Assignment: Repeat precisely the span of lines below that opens with the line containing "Цитата: Ропот 55" and closes with the line containing "первый и не последний раз.", both included.

---- Data section

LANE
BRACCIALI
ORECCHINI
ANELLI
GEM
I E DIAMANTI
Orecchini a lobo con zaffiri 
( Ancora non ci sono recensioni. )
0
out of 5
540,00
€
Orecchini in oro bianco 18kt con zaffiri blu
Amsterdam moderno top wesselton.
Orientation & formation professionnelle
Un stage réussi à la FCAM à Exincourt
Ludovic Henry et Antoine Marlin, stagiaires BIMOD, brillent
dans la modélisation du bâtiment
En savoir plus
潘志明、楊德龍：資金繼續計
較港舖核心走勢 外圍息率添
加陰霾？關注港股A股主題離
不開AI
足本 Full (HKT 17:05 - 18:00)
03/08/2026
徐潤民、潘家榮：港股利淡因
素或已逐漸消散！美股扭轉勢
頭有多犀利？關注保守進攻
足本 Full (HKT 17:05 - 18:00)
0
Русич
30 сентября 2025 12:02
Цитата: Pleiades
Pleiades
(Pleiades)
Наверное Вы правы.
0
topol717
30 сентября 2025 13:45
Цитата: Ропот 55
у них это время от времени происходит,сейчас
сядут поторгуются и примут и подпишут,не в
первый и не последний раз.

--------
---- Data section

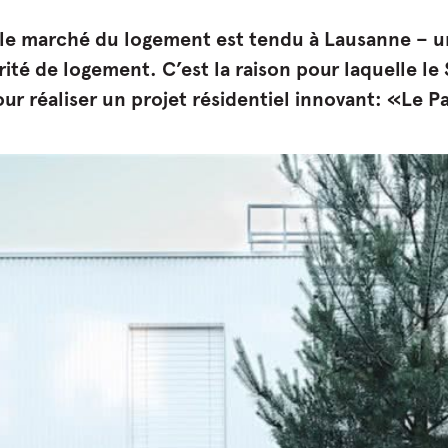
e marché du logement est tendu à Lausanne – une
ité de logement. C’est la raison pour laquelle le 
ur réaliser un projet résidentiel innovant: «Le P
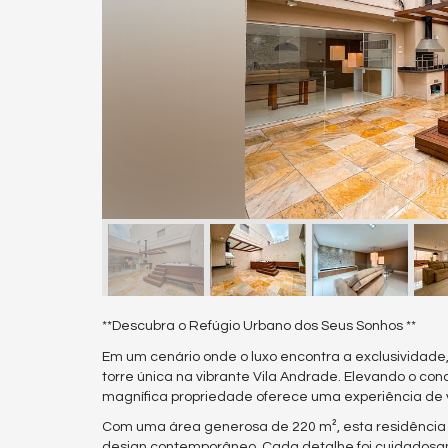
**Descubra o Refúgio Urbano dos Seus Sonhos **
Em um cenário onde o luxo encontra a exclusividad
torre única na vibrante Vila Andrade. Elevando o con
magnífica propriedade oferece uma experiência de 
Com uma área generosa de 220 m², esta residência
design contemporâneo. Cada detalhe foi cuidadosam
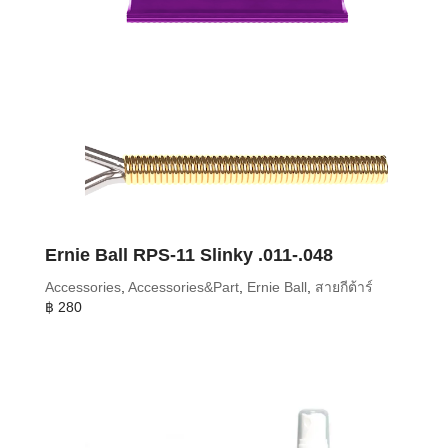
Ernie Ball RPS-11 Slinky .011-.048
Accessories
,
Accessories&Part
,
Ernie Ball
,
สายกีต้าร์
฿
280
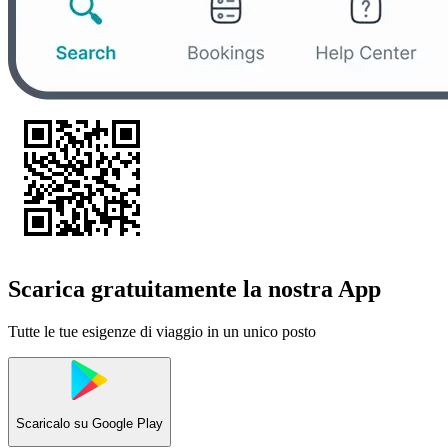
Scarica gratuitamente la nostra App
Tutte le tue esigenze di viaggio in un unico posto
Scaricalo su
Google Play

--------

Solution to the exercise:
Цитата: Ропот 55
у них это время от времени происходит,сейчас
сядут поторгуются и примут и подпишут,не в
первый и не последний раз.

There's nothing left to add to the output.